🤖 AI Summary
Existing methods generate 3D textures via hand-crafted back-projection and multi-view image averaging, often introducing seams and geometric distortions. This paper proposes a neural back-projection framework that directly maps 2D images—synthesized by multi-view diffusion models—onto 3D surface texture space. Our key contributions are twofold: (i) the first introduction of a 3D-aware positional encoding integrating 3D coordinates, surface normals, and geodesic distance; and (ii) a surface-adaptive neural attention module that replaces conventional fusion strategies, enabling geometrically consistent inter-view texture alignment and continuous interpolation over the surface.

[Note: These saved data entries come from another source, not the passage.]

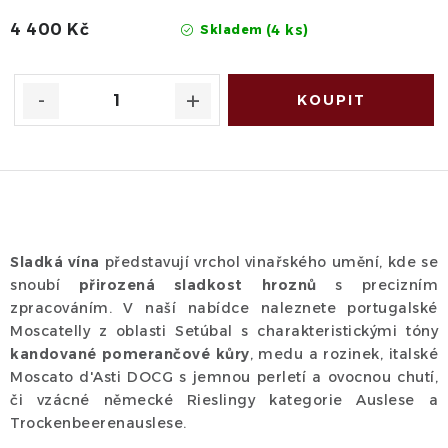
4 400 Kč
(4 ks)
Skladem
O
v
Sladká vína
představují vrchol vinařského umění, kde se
l
snoubí
přirozená sladkost hroznů
s precizním
á
zpracováním. V naší nabídce naleznete portugalské
d
Moscatelly z oblasti Setúbal s charakteristickými tóny
kandované pomerančové kůry
, medu a rozinek, italské
a
Moscato d'Asti DOCG s jemnou perletí a ovocnou chutí,
c
či vzácné německé Rieslingy kategorie Auslese a
í
Trockenbeerenauslese.
p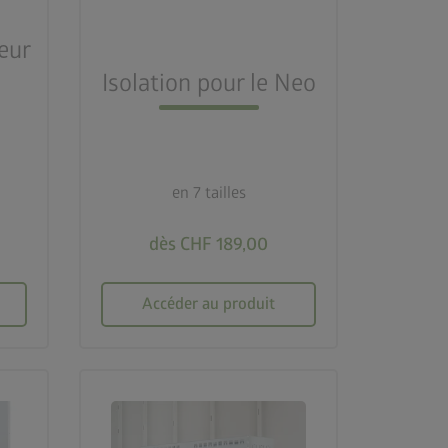
eur
Isolation pour le Neo
en 7 tailles
dès CHF 189,00
Accéder au produit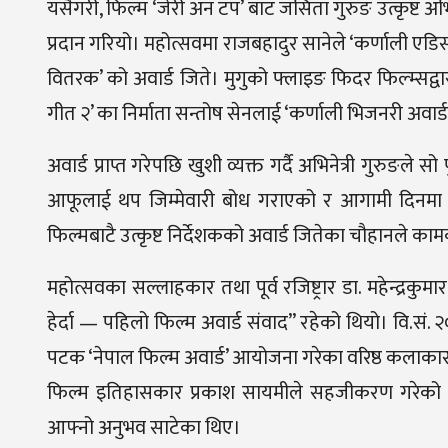
यसैगरी, फिल्म ‘जेरी अन टप’ बाट जसिता गुरुङ उत्कृष्ट 
प्रदान गरियो। महोत्सवमा राजबहादुर सानेले ‘कर्णाली एडिसन
वितरक’ को अवार्ड जिते। मुगुको फ्लाइङ फिदर फिल्म्सद्वारा निर
गीत २’ का निर्माता सन्तोष सेनलाई ‘कर्णाली भिजनरी अवार्
अवार्ड प्राप्त गरेपछि खुशी व्यक्त गर्दै अभिनेत्री गुरुङले 
आफूलाई थप जिम्मेवारी बोध गराएको र आगामी दिनमा प
फिल्मबाटै उत्कृष्ट निर्देशकको अवार्ड जितेका चौहानले क
महोत्सवका सल्लाहकार तथा पूर्व रजिष्ट्रार डा. महेन्द्र
हेर्दा — पहिलो फिल्म अवार्ड संवाद” रहेको थियो। वि.स
पटक ‘नेपाल फिल्म अवार्ड’ आयोजना गरेका वरिष्ठ कलाकार नरेन
फिल्म इतिहासकार प्रकाश सायमीले सहजीकरण गरेको सो अन्त
आफ्नो अनुभव साटेका थिए।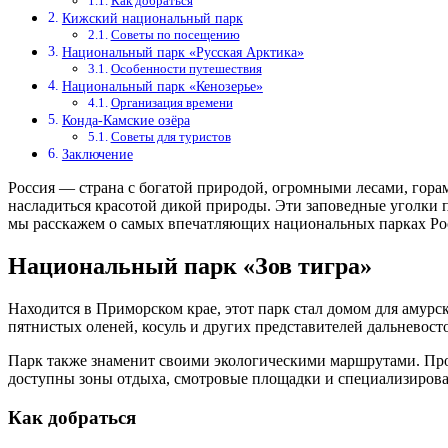
Как добраться
Кижский национальный парк
Советы по посещению
Национальный парк «Русская Арктика»
Особенности путешествия
Национальный парк «Кенозерье»
Организация времени
Конда-Камские озёра
Советы для туристов
Заключение
Россия — страна с богатой природой, огромными лесами, гора
насладиться красотой дикой природы. Эти заповедные уголки 
мы расскажем о самых впечатляющих национальных парках Рос
Национальный парк «Зов тигра»
Находится в Приморском крае, этот парк стал домом для амур
пятнистых оленей, косуль и других представителей дальневост
Парк также знаменит своими экологическими маршрутами. Про
доступны зоны отдыха, смотровые площадки и специализиров
Как добраться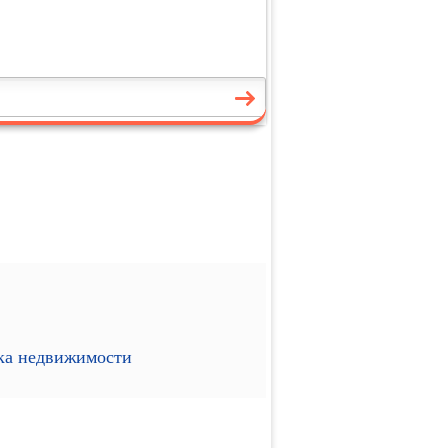
ика недвижимости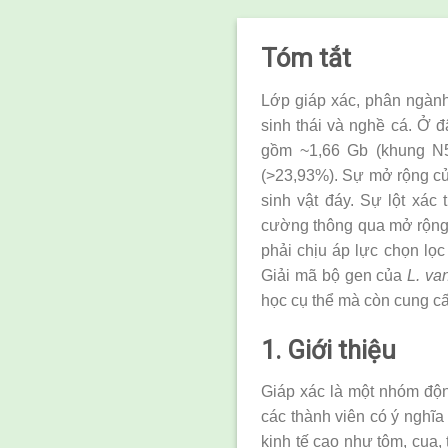
Tóm tắt
Lớp giáp xác, phân ngành
sinh thái và nghề cá. Ở đ
gồm ~1,66 Gb (khung N50
(>23,93%). Sự mở rộng của
sinh vật đáy. Sự lột xác
cường thông qua mở rộng g
phải chịu áp lực chọn lọc
Giải mã bộ gen của
L. va
học cụ thể mà còn cung cấp
1. Giới thiệu
Giáp xác là một nhóm độn
các thành viên có ý nghĩa
kinh tế cao như tôm, cua,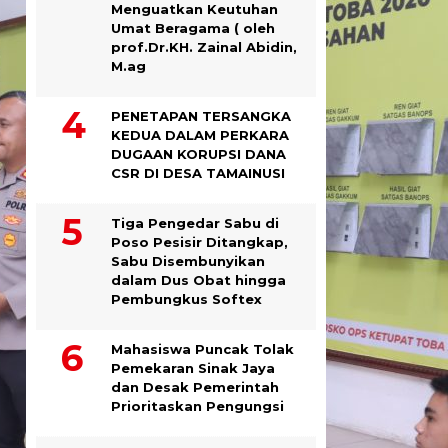
Menguatkan Keutuhan
Umat Beragama ( oleh
prof.Dr.KH. Zainal Abidin,
M.ag
PENETAPAN TERSANGKA
KEDUA DALAM PERKARA
DUGAAN KORUPSI DANA
CSR DI DESA TAMAINUSI
Tiga Pengedar Sabu di
Poso Pesisir Ditangkap,
Sabu Disembunyikan
dalam Dus Obat hingga
Pembungkus Softex
Mahasiswa Puncak Tolak
Pemekaran Sinak Jaya
dan Desak Pemerintah
Prioritaskan Pengungsi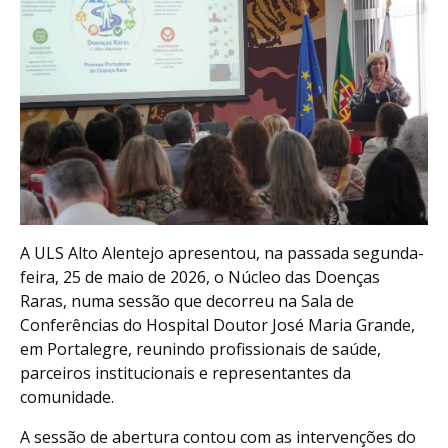
A ULS Alto Alentejo apresentou, na passada segunda-
feira, 25 de maio de 2026, o Núcleo das Doenças
Raras, numa sessão que decorreu na Sala de
Conferências do Hospital Doutor José Maria Grande,
em Portalegre, reunindo profissionais de saúde,
parceiros institucionais e representantes da
comunidade.
A sessão de abertura contou com as intervenções do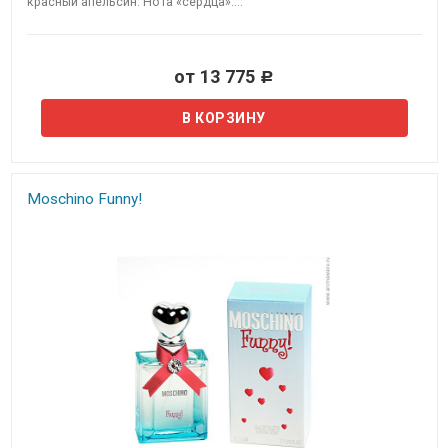
красный апельсин. Нота «сердца»:...
от 13 775
Р
Moschino Funny!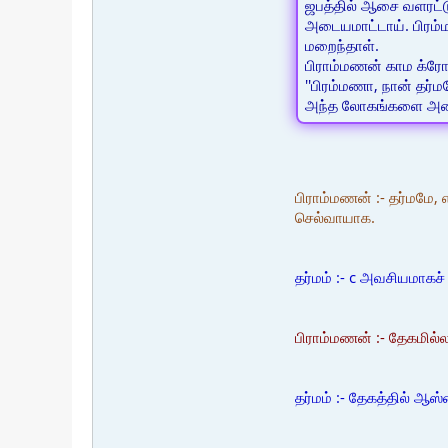
ஜபத்தில் ஆசை வளரட்டும
அடையமாட்டாய். பிரம்ம
மறைந்தாள்.
பிராம்மணன் காம க்ரோ
''பிரம்மணா, நான் தர்
அந்த லோகங்களை அடை
பிராம்மணன் :- தர்மமே,
செல்வாயாக.
தர்மம் :- c அவசியமாகச்
பிராம்மணன் :- தேகமில்ல
தர்மம் :- தேகத்தில் ஆஸ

Experiments demonstrate state-of-the-art performance in high-resolution texture synthesis, with significant improvements in texture continuity, detail fidelity, and geometric alignment accuracy—effectively mitigating seams and visual artifacts.
📝 Abstract
We present Im2SurfTex, a method that generates textures for input 3D shapes by learning to aggregate multi-view image outputs produced by 2D image diffusion models onto the shapes' texture space. Unlike existing texture generation techniques that use ad hoc backprojection and averaging schemes to blend multiview images into textures, often resulting in texture seams and artifacts, our approach employs a trained, feedforward neural module to boost texture coherency. The key ingredient of our module is to leverage neural attention and appropriate positional encodings of image pixels based on their corresponding 3D point positions, normals, and surface-aware coordinates as encoded in geodesic distances within surface patches. These encodings capture texture correlations between neighboring surface points, ensuring better texture continuity. Experimental results show that our module improves texture quality, achieving superior performance in high-resolution texture generation.